Stored items:
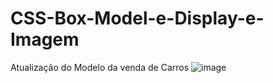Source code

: # CSS-Box-Model-e-Display-e-Imagem
Atualização do Modelo da venda de Carros 
![image](https://user-images.githubusercontent.com/91507393/190529454-deb9ea6a-782a-4d92-90c5-5828d8827675.png)
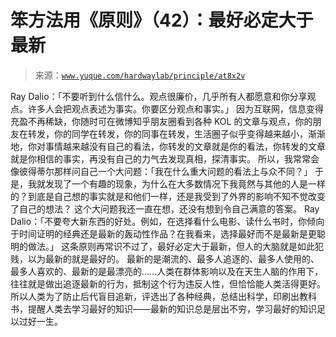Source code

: # 笨方法用《原则》（42）：最好必定大于最新

> 来源：[`www.yuque.com/hardwaylab/principle/at8x2v`](https://www.yuque.com/hardwaylab/principle/at8x2v)

<ne-p id="a20d224c568e48b9d67847a2c66a8c01_p_0" data-lake-id="a20d224c568e48b9d67847a2c66a8c01_p_0"><ne-text id="uf92d6ca3" ne-bold="true">Ray Dalio：「不要听到什么信什么。观点很廉价，几乎所有人都愿意和你分享观点。许多人会把观点表述为事实。你要区分观点和事实。」</ne-text></ne-p> <ne-p id="c1f3c529ec387338e19ef8b9028d3c59" data-lake-id="c1f3c529ec387338e19ef8b9028d3c59"><ne-text id="u6dd66757">因为互联网，信息变得充盈不再稀缺，你随时可在微博知乎朋友圈看到各种 KOL 的文章与观点，你的朋友在转发，你的同学在转发，你的同事在转发，生活圈子似乎变得越来越小，渐渐地，你对事情越来越没有自己的看法，你转发的文章就是你的看法，你转发的文章就是你相信的事实，再没有自己的力气去发现真相，探清事实。</ne-text></ne-p> <ne-p id="3f9281c7fb6905e332c0d6bebaafdc30" data-lake-id="3f9281c7fb6905e332c0d6bebaafdc30"><ne-text id="u97c4b20e">所以，我常常会像彼得蒂尔那样问自己一个大问题：「我在什么重大问题的看法上与众不同？」</ne-text></ne-p> <ne-p id="fcb6778bb94c58bf863b9085fb467c6c" data-lake-id="fcb6778bb94c58bf863b9085fb467c6c"><ne-text id="u9aa9f7d8">于是，我就发现了一个有趣的现象，为什么在大多数情况下我竟然与其他的人是一样的？到底是自己想的事实就是和他们一样，还是我受到了外界的影响不知不觉改变了自己的想法？</ne-text></ne-p> <ne-p id="23277781f7e1148a9d3eb726a8e61856" data-lake-id="23277781f7e1148a9d3eb726a8e61856"><ne-text id="uf0f0fe64">这个大问题我还一直在想，还没有想到令自己满意的答案。</ne-text></ne-p> <ne-p id="7fbf2691a5dfaf6b5745e60f5f4aafd2" data-lake-id="7fbf2691a5dfaf6b5745e60f5f4aafd2"><ne-text id="uce625ad6" ne-bold="true">Ray Dalio：「不要夸大新东西的好处。例如，在选择看什么电影、读什么书时，你倾向于时间证明的经典还是最新的轰动性作品？在我看来，选择最好而不是最新是更聪明的做法。」</ne-text></ne-p> <ne-p id="53f9dbc09c9896afc99d163dcd31d490" data-lake-id="53f9dbc09c9896afc99d163dcd31d490"><ne-text id="u36d4ca1f">这条原则再常识不过了，最好必定大于最新，但人的大脑就是如此犯贱，以为最新的就是最好的。</ne-text></ne-p> <ne-p id="1d8c0bebb91a0af89f12db0d4efb674e" data-lake-id="1d8c0bebb91a0af89f12db0d4efb674e"><ne-text id="u14852edb">最新的是潮流的、最多人追逐的、最多人使用的、最多人喜欢的、最新的是最漂亮的……人类在群体影响以及在天生人脑的作用下，往往就是做出追逐最新的行为，抵制这个行为违反人性，但恰恰能人类活得更好。</ne-text></ne-p> <ne-p id="1eb97b1a07a36656b870241da1432ecf" data-lake-id="1eb97b1a07a36656b870241da1432ecf"><ne-text id="u444cb335">所以人类为了防止后代盲目追新，评选出了各种经典，总结出科学，印刷出教科书，提醒人类去学习最好的知识——最新的知识总是层出不穷，学习最好的知识足以过好一生。</ne-text></ne-p>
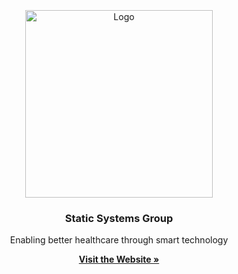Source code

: <a name="readme-top"></a>

<br /><br /><br /><br /><br /><br /><br />
<div align="center">
  <a href="https://www.staticsystems.co.uk/">
    <img src="https://www.staticsystems.co.uk/wp-content/uploads/2022/09/ssg-logo-blue.png" alt="Logo" width="300">
  </a>

<h3 align="center">Static Systems Group</h3>
<p align="center">Enabling better healthcare through smart technology</p>

  <p align="center">
    <a href="https://www.staticsystems.co.uk/"><strong>Visit the Website »</strong></a>
  </p>
</div>
<br /><br /><br /><br /><br /><br /><br /><br /><br />
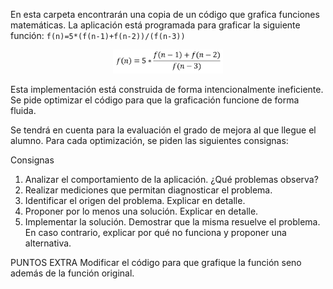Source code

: En esta carpeta encontrarán una copia de un código que grafica funciones matemáticas. La aplicación está programada para graficar la siguiente función: `f(n)=5*(f(n-1)+f(n-2))/(f(n-3))`

<p align="center">
  <img width="35%" src="./function.png?raw=true">
</p>

Esta implementación está construida de forma intencionalmente ineficiente. Se pide optimizar el código para que la graficación funcione de forma fluida.

Se tendrá en cuenta para la evaluación el grado de mejora al que llegue el alumno. Para cada optimización, se piden las siguientes consignas: 

Consignas
1. Analizar el comportamiento de la aplicación. ¿Qué problemas observa?	
2. Realizar mediciones que permitan diagnosticar el problema.	
3. Identificar el origen del problema. Explicar en detalle.	
4. Proponer por lo menos una solución. Explicar en detalle.	
5. Implementar la solución. Demostrar que la misma resuelve el problema. En caso contrario, explicar por qué no funciona y proponer una alternativa.	

PUNTOS EXTRA
Modificar el código para que grafique la función seno además de la función original.	
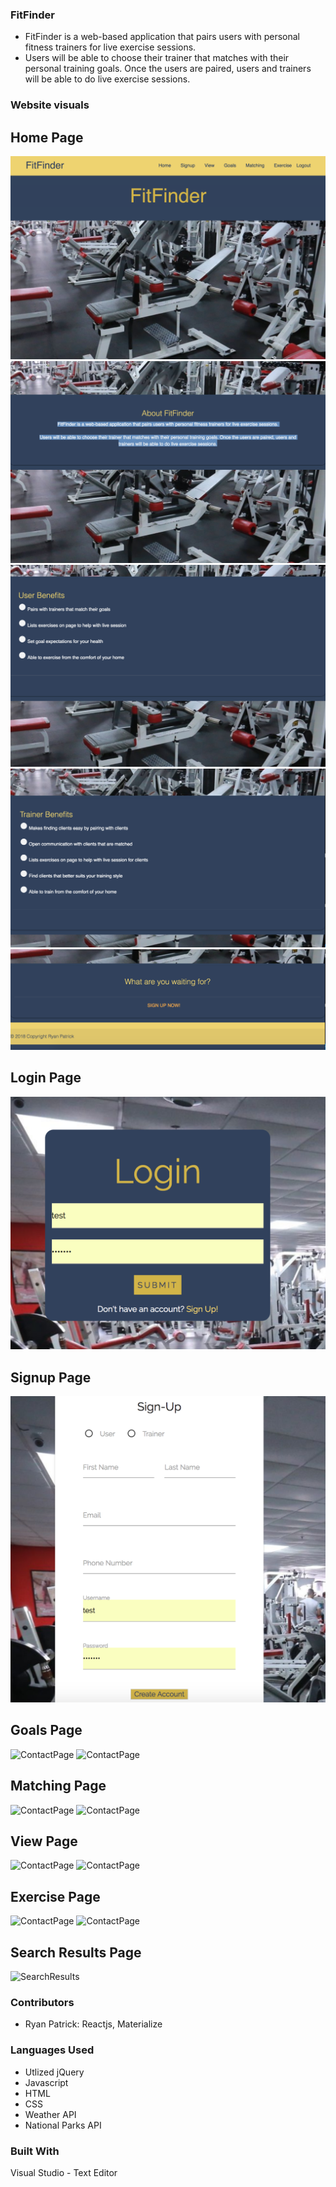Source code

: ### FitFinder
 

- FitFinder is a web-based application that pairs users with personal fitness trainers for live exercise sessions.
- Users will be able to choose their trainer that matches with their personal training goals. Once the users are paired, users and trainers will be able to do live exercise sessions.
 
 ### Website visuals
 ## Home Page
<img src="/readme-images/homepageOne.png" alt="HomePage">
<img src="/readme-images/homepageTwo.png" alt="HomePage">
<img src="/readme-images/homepageThree.png" alt="HomePage">
<img src="/readme-images/homepageFour.png" alt="HomePage">
<img src="/readme-images/homepageFive.png" alt="HomePage">




## Login Page
<img src="/readme-images/login.png" alt="Login">

## Signup Page
<img src="/readme-images/signup.png" alt="Signup">

## Goals Page
<img src="/images/Contactpage1.png" alt="ContactPage">
<img src="/images/contactpage2.png" alt="ContactPage">

## Matching Page
<img src="/images/Contactpage1.png" alt="ContactPage">
<img src="/images/contactpage2.png" alt="ContactPage">

## View Page
<img src="/images/Contactpage1.png" alt="ContactPage">
<img src="/images/contactpage2.png" alt="ContactPage">

## Exercise Page
<img src="/images/Contactpage1.png" alt="ContactPage">
<img src="/images/contactpage2.png" alt="ContactPage">



## Search Results Page
<img src="/images/Searchresults.png" alt="SearchResults">



### Contributors
- Ryan Patrick:  Reactjs, Materialize


### Languages Used
- Utlized jQuery
- Javascript
- HTML
- CSS
- Weather API
- National Parks API
 


### Built With
Visual Studio - Text Editor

TASK DETAILS: From top to bottom, restate the records above exactly and omit every picture.

SOLUTION TO THE PROBLEM:
Source code

: # CSS-Box-Model-e-Display-e-Imagem
Atualização do Modelo da venda de Carros 
![image](https://user-images.githubusercontent.com/91507393/190529454-deb9ea6a-782a-4d92-90c5-5828d8827675.png)
Source code

: # 笨方法用《原则》（42）：最好必定大于最新

> 来源：[`www.yuque.com/hardwaylab/principle/at8x2v`](https://www.yuque.com/hardwaylab/principle/at8x2v)

<ne-p id="a20d224c568e48b9d67847a2c66a8c01_p_0" data-lake-id="a20d224c568e48b9d67847a2c66a8c01_p_0"><ne-text id="uf92d6ca3" ne-bold="true">Ray Dalio：「不要听到什么信什么。观点很廉价，几乎所有人都愿意和你分享观点。许多人会把观点表述为事实。你要区分观点和事实。」</ne-text></ne-p> <ne-p id="c1f3c529ec387338e19ef8b9028d3c59" data-lake-id="c1f3c529ec387338e19ef8b9028d3c59"><ne-text id="u6dd66757">因为互联网，信息变得充盈不再稀缺，你随时可在微博知乎朋友圈看到各种 KOL 的文章与观点，你的朋友在转发，你的同学在转发，你的同事在转发，生活圈子似乎变得越来越小，渐渐地，你对事情越来越没有自己的看法，你转发的文章就是你的看法，你转发的文章就是你相信的事实，再没有自己的力气去发现真相，探清事实。</ne-text></ne-p> <ne-p id="3f9281c7fb6905e332c0d6bebaafdc30" data-lake-id="3f9281c7fb6905e332c0d6bebaafdc30"><ne-text id="u97c4b20e">所以，我常常会像彼得蒂尔那样问自己一个大问题：「我在什么重大问题的看法上与众不同？」</ne-text></ne-p> <ne-p id="fcb6778bb94c58bf863b9085fb467c6c" data-lake-id="fcb6778bb94c58bf863b9085fb467c6c"><ne-text id="u9aa9f7d8">于是，我就发现了一个有趣的现象，为什么在大多数情况下我竟然与其他的人是一样的？到底是自己想的事实就是和他们一样，还是我受到了外界的影响不知不觉改变了自己的想法？</ne-text></ne-p> <ne-p id="23277781f7e1148a9d3eb726a8e61856" data-lake-id="23277781f7e1148a9d3eb726a8e61856"><ne-text id="uf0f0fe64">这个大问题我还一直在想，还没有想到令自己满意的答案。</ne-text></ne-p> <ne-p id="7fbf2691a5dfaf6b5745e60f5f4aafd2" data-lake-id="7fbf2691a5dfaf6b5745e60f5f4aafd2"><ne-text id="uce625ad6" ne-bold="true">Ray Dalio：「不要夸大新东西的好处。例如，在选择看什么电影、读什么书时，你倾向于时间证明的经典还是最新的轰动性作品？在我看来，选择最好而不是最新是更聪明的做法。」</ne-text></ne-p> <ne-p id="53f9dbc09c9896afc99d163dcd31d490" data-lake-id="53f9dbc09c9896afc99d163dcd31d490"><ne-text id="u36d4ca1f">这条原则再常识不过了，最好必定大于最新，但人的大脑就是如此犯贱，以为最新的就是最好的。</ne-text></ne-p> <ne-p id="1d8c0bebb91a0af89f12db0d4efb674e" data-lake-id="1d8c0bebb91a0af89f12db0d4efb674e"><ne-text id="u14852edb">最新的是潮流的、最多人追逐的、最多人使用的、最多人喜欢的、最新的是最漂亮的……人类在群体影响以及在天生人脑的作用下，往往就是做出追逐最新的行为，抵制这个行为违反人性，但恰恰能人类活得更好。</ne-text></ne-p> <ne-p id="1eb97b1a07a36656b870241da1432ecf" data-lake-id="1eb97b1a07a36656b870241da1432ecf"><ne-text id="u444cb335">所以人类为了防止后代盲目追新，评选出了各种经典，总结出科学，印刷出教科书，提醒人类去学习最好的知识——最新的知识总是层出不穷，学习最好的知识足以过好一生。</ne-text></ne-p>
Source code

: <a name="readme-top"></a>

<br /><br /><br /><br /><br /><br /><br />
<div align="center">
  <a href="https://www.staticsystems.co.uk/">
    <img src="https://www.staticsystems.co.uk/wp-content/uploads/2022/09/ssg-logo-blue.png" alt="Logo" width="300">
  </a>

<h3 align="center">Static Systems Group</h3>
<p align="center">Enabling better healthcare through smart technology</p>

  <p align="center">
    <a href="https://www.staticsystems.co.uk/"><strong>Visit the Website »</strong></a>
  </p>
</div>
<br /><br /><br /><br /><br /><br /><br /><br /><br />
Source code

: En esta carpeta encontrarán una copia de un código que grafica funciones matemáticas. La aplicación está programada para graficar la siguiente función: `f(n)=5*(f(n-1)+f(n-2))/(f(n-3))`

<p align="center">
  <img width="35%" src="./function.png?raw=true">
</p>

Esta implementación está construida de forma intencionalmente ineficiente. Se pide optimizar el código para que la graficación funcione de forma fluida.

Se tendrá en cuenta para la evaluación el grado de mejora al que llegue el alumno. Para cada optimización, se piden las siguientes consignas: 

Consignas
1. Analizar el comportamiento de la aplicación. ¿Qué problemas observa?	
2. Realizar mediciones que permitan diagnosticar el problema.	
3. Identificar el origen del problema. Explicar en detalle.	
4. Proponer por lo menos una solución. Explicar en detalle.	
5. Implementar la solución. Demostrar que la misma resuelve el problema. En caso contrario, explicar por qué no funciona y proponer una alternativa.	

PUNTOS EXTRA
Modificar el código para que grafique la función seno además de la función original.	
Source code

: ### FitFinder
 

- FitFinder is a web-based application that pairs users with personal fitness trainers for live exercise sessions.
- Users will be able to choose their trainer that matches with their personal training goals. Once the users are paired, users and trainers will be able to do live exercise sessions.
 
 ### Website visuals
 ## Home Page
<img src="/readme-images/homepageOne.png" alt="HomePage">
<img src="/readme-images/homepageTwo.png" alt="HomePage">
<img src="/readme-images/homepageThree.png" alt="HomePage">
<img src="/readme-images/homepageFour.png" alt="HomePage">
<img src="/readme-images/homepageFive.png" alt="HomePage">




## Login Page
<img src="/readme-images/login.png" alt="Login">

## Signup Page
<img src="/readme-images/signup.png" alt="Signup">

## Goals Page
<img src="/images/Contactpage1.png" alt="ContactPage">
<img src="/images/contactpage2.png" alt="ContactPage">

## Matching Page
<img src="/images/Contactpage1.png" alt="ContactPage">
<img src="/images/contactpage2.png" alt="ContactPage">

## View Page
<img src="/images/Contactpage1.png" alt="ContactPage">
<img src="/images/contactpage2.png" alt="ContactPage">

## Exercise Page
<img src="/images/Contactpage1.png" alt="ContactPage">
<img src="/images/contactpage2.png" alt="ContactPage">



## Search Results Page
<img src="/images/Searchresults.png" alt="SearchResults">



### Contributors
- Ryan Patrick:  Reactjs, Materialize


### Languages Used
- Utlized jQuery
- Javascript
- HTML
- CSS
- Weather API
- National Parks API
 


### Built With
Visual Studio - Text Editor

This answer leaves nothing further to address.